Check for duplicate items in a list with Ansible using a custom filter

Ansible provides some useful ways to manipulate data and filter items from sets or lists. None of these built-in filters provided what I thought would be a simple task - show duplicate items in a list.

Let's assume that I mistyped and entered a duplicate IP address into a list - like so:

- {mac: 3E:79:66:00:87:F7, ip: 192.168.1.1, hostname: dns}
- {mac: F2:8F:35:40:8A:9C, ip: 192.168.1.1, hostname: irc}
- {mac: 92:A9:C6:04:AE:CA, ip: 192.168.1.3, hostname: dev}

I need a way to not only check each item for duplicate but also for convenience it would be nice to print out the error to the user. Imagine this list is 100+ items long!

You'd think using one of the set-theory filters like unique or difference would work. unique is designed to take a list with duplicate items and just completely discard these duplicates. difference compares two lists and both sides of the comparison contain the same information so it returns that there is no difference.

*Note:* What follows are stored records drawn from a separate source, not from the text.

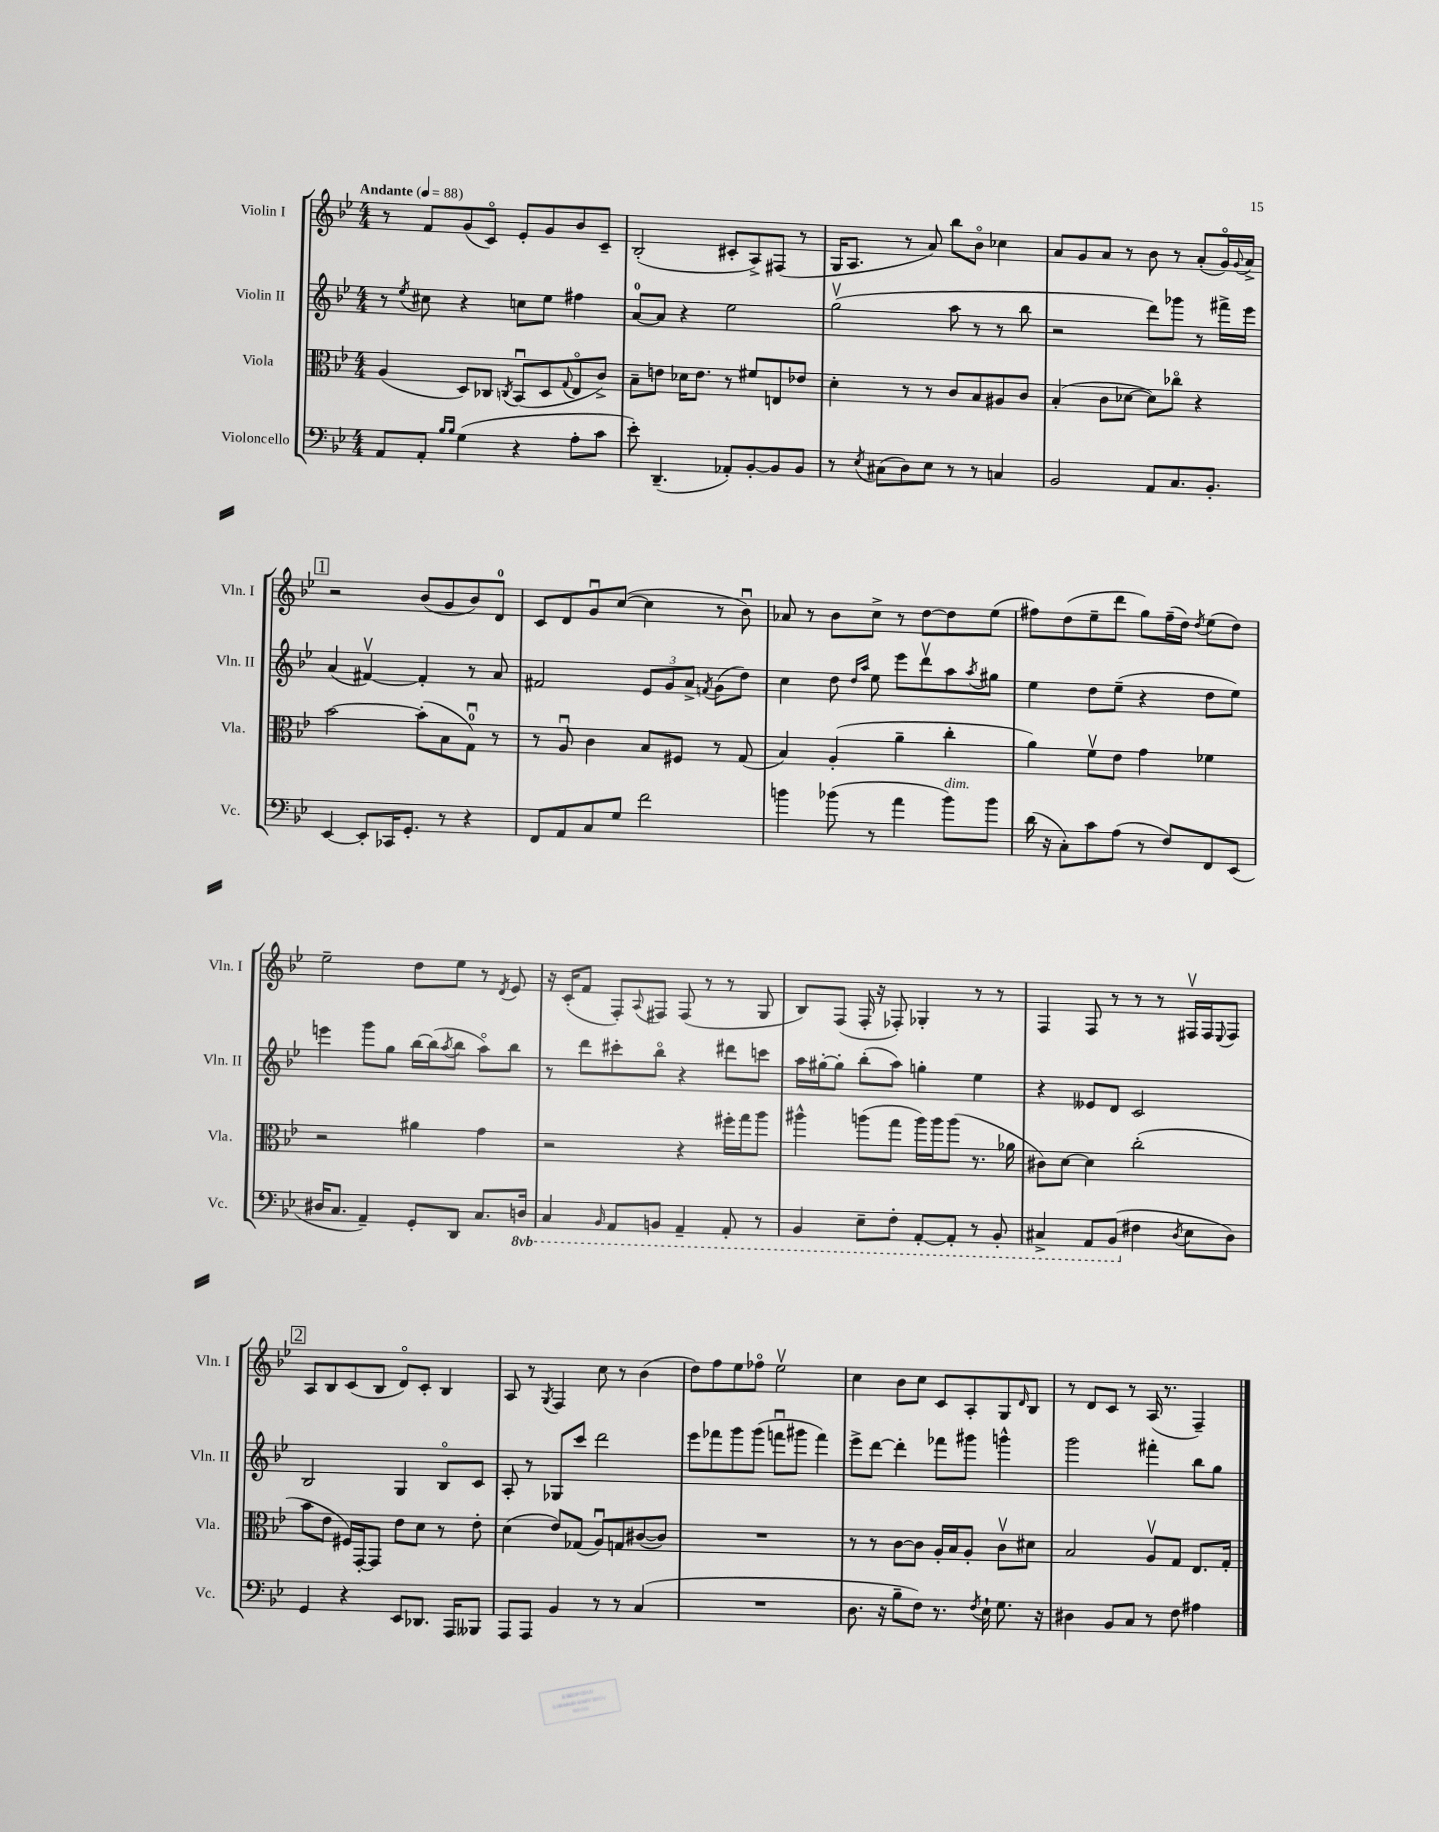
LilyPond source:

<<
\new StaffGroup <<
\new Staff = "s0" \with { instrumentName = "Violin I" shortInstrumentName = "Vln. I" } {
    \clef treble \key bes \major \numericTimeSignature \time 4/4 \tempo "Andante" 4 = 88
    r8 f'8 g'8( c'8\flageolet) ees'8-. g'8 bes'8 c'8-- |
    bes2-.( cis'8-. a8->) fis8( r8 |
    g16 a8. r8 a'8) bes''8 bes'8\flageolet ces''4 |
    a'8 g'8 a'8 r8 bes'8 r8 a'8-.( g'16\flageolet) \appoggiatura { g'8 } a'16-> |
    \mark \markup { \box "1" } r2 bes'8( g'8 bes'8) d'8-0 |
    c'8 d'8 g'8\downbow c''8~( c''4 r8 bes'8\downbow) |
    aes'8 r8 bes'8 c''8-> r8 d''8~ d''8 ees''8( |
    fis''8) d''8( ees''8-- d'''8 g''8) fis''16--( d''16) \acciaccatura { d''8 } ees''8( d''8) |
    ees''2-- d''8 ees''8 r8 \acciaccatura { d'8 } ees'8 |
    r16 c'16-.( f'8 f8-.) \appoggiatura { a8 } fis8 fis8( r8 r8 g8 |
    bes8) f8( f16-. r16 fes8-.) ges4-. r8 r8 |
    f4 f8 r8 r8 r8 fis16\upbow fis16 \appoggiatura { ees8 } fis8 |
    \mark \markup { \box "2" } a8 bes8 c'8( bes8 d'8\flageolet) c'8-. bes4 |
    a8 r8 \acciaccatura { g8 } f4 c''8 r8 bes'4( |
    d''8) f''8 ees''8 fes''8\flageolet ees''2\upbow |
    c''4 bes'8 c''8 c'8 a8-. g8 \grace { d'16 } bes8 |
    r8 d'8 c'8 r8 a16( r8. f4--) \bar "|." |
}
\new Staff = "s1" \with { instrumentName = "Violin II" shortInstrumentName = "Vln. II" } {
    \clef treble \key bes \major \numericTimeSignature \time 4/4
    r8 \acciaccatura { ees''8 } cis''8 r4 c''8 ees''8 fis''4 |
    a'8-0~ a'8 r4 ees''2 |
    g''2\upbow( a''8 r8 r8 bes''8 |
    r2 d'''8) ges'''8 r8 fis'''16-> ees'''16 |
    \mark \markup { \box "1" } a'4( fis'4~\upbow) fis'4-. r8 a'8 |
    fis'2 \tuplet 3/2 { ees'8 g'8 a'8-> } \acciaccatura { f'8 } g'8( d''8) |
    c''4 d''8 \grace { d''16 a''16 } ees''8 ees'''8 d'''8\upbow a''8 \acciaccatura { a''8 } gis''8 |
    ees''4 d''8 ees''8--( r4 d''8 ees''8) |
    e'''4 g'''8 g''8 bes''16~ bes''16( \acciaccatura { a''8 } bes''8 a''8\flageolet) bes''8 |
    r8 d'''8 cis'''8-. bes''8\flageolet r4 dis'''8 c'''8 |
    a''16 gis''16~-. gis''8-. bes''8-.( a''8) g''4-. ees''4 |
    r4 eeses'8 d'8 c'2 |
    \mark \markup { \box "2" } bes2 g4 bes8\flageolet c'8 |
    a8-. r8 ges8 c'''8 d'''2 |
    ees'''8 fes'''8 g'''8 g'''8( f'''8\downbow gis'''8 f'''4) |
    ees'''8-> d'''8~ d'''4-. fes'''8 gis'''8 g'''4-^ |
    g'''2 fis'''4-. bes''8 g''8 \bar "|." |
}
\new Staff = "s2" \with { instrumentName = "Viola" shortInstrumentName = "Vla." } {
    \clef alto \key bes \major \numericTimeSignature \time 4/4
    a4( d8) ces8 \acciaccatura { c8 } bes,8\downbow( d8 \appoggiatura { g8 } ees8\flageolet c'8->) |
    bes8-- e'8 des'16 e'8. r8 fis'8 e8 ees'8 |
    d'4-. r8 r8 c'8 bes8 ais8 c'8 |
    bes4-.( c'8 des'8~ des'8) ces''8\flageolet r4 |
    \mark \markup { \box "1" } bes'2~ bes'8-.( bes8 g8-0\downbow) r8 |
    r8 a8\downbow c'4 bes8 fis8 r8 g8( |
    bes4) a4-.( a'4-- c''4-. |
    a'4) f'8\upbow ees'8 g'4 fes'4 |
    r2 ais'4 g'4 |
    r2 r4 fis''16-. g''16 a''8 |
    ais''4-^ a''8( g''8 a''16) a''16 a''8( r8. aes'16 |
    cis'8) d'8~ d'4 c''2-.( |
    \mark \markup { \box "2" } bes'8 ees'8 fis16) g,16~-. g,8 ees'8 d'8 r8 ees'8-. |
    d'4( ees'8) ges8( a8\downbow) g8 cis'8~( cis'8) |
    R1 |
    r8 r8 c'8~ c'8 a16-. bes16 a8-. c'8\upbow dis'8 |
    bes2 a8\upbow g8 ees8. g16-. \bar "|." |
}
\new Staff = "s3" \with { instrumentName = "Violoncello" shortInstrumentName = "Vc." } {
    \clef bass \key bes \major \numericTimeSignature \time 4/4 \set Staff.ottavationMarkups = #ottavation-simple-ordinals
    a,8 a,8-. \grace { bes16 bes16 } g4( r4 a8-. c'8 |
    ees'8-.) d,4.--( aes,8-.) bes,8~-. bes,8 bes,8 |
    r8 \acciaccatura { ees8 } cis8( d8) ees8 r8 r8 c4 |
    bes,2 a,8 c8. bes,8.-. |
    \mark \markup { \box "1" } ees,4~ ees,8-. ces,16 g,8.-. r8 r4 |
    f,8 a,8 c8 g8 f'2 |
    b'4 bes'8( r8 a'4 bes'8^\markup { \italic "dim." }) bes'8 |
    d'16( r16 c8-.) c'8 a8( r8 f8) f,8 ees,8( |
    dis16 c8. a,4--) g,8-. d,8 c8. \ottava #-1 d,!16 |
    c,4 \grace { bes,,16 } a,,8 b,,8 a,,4-- a,,8-. r8 |
    bes,,4 ees,8-- f,8-. a,,8~-. a,,8-. r8 bes,,8-. |
    cis,4-> a,,8 bes,,8( \ottava #0 fis4 \acciaccatura { d8 } ees8 d8) |
    \mark \markup { \box "2" } g,4 r4 ees,8 des,8. a,,16 beses,,8 |
    a,,8 a,,8 bes,4 r8 r8 c4( |
    R1 |
    d8. r16 bes8-- f8) r8. \acciaccatura { f8 } ees16-! g8. r16 |
    dis4 bes,8 c8 r8 f8 ais4 \bar "|." |
}
>>
>>
\layout { \context { \Score \remove "Bar_number_engraver" } }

There's a full example of my entire solution in my infra repo.

Custom Filter

The answer turned out to be straight forward. Create a custom filter - source. Create a folder in the root of your Ansible project named filter_plugins and put the following code into a file named something like dupcliate_filter.py.

#!/usr/bin/python

class FilterModule(object):
    def filters(self):
        return {'duplicates': self.duplicates}

    def duplicates(self, items):
        sums = {}
        result = []

        for item in items:
            if item not in sums:
                sums[item] = 1
            else:
                if sums[item] == 1:
                    result.append(item)
                sums[item] += 1
        return result

Then in your Ansible code you can call this new custom filter named duplicates thus:

- name: dupe check
  debug:
    msg: "Duplicate entry: {{ item | duplicates }}"
  loop:
    - "{{ dhcp_reservations | selectattr('mac', 'defined') | map(attribute='mac') }}"
    - "{{ dhcp_reservations | selectattr('ip', 'defined') | map(attribute='ip') }}"
    - "{{ dhcp_reservations | selectattr('hostname', 'defined') | map(attribute='hostname') }}"

This produces the following output:

TASK [ktz-dhcp-dns : dupe check] ****************************************************************************************************************************************************************************************
ok: [10.42.0.201] => (item=['3E:79:66:00:87:F7', 'F2:8F:35:40:8A:9C', '92:A9:C6:04:AE:CA']) => {
    "msg": "Duplicate entry: []"
}
ok: [10.42.0.201] => (item=['192.168.1.1', '192.168.1.1', '192.168.1.3']) => {
    "msg": "Duplicate entry: ['192.168.1.1']"
}
ok: [10.42.0.201] => (item=['dns', 'irc', 'dev']) => {
    "msg": "Duplicate entry: []"
}

Thus we can see easily that the duplicated field here was the IP address 192.168.1.1.

I expected writing a custom filter was going to be difficult and cumbersome but it was very simple and in the end, much faster than trying to turn YAML into a programming language!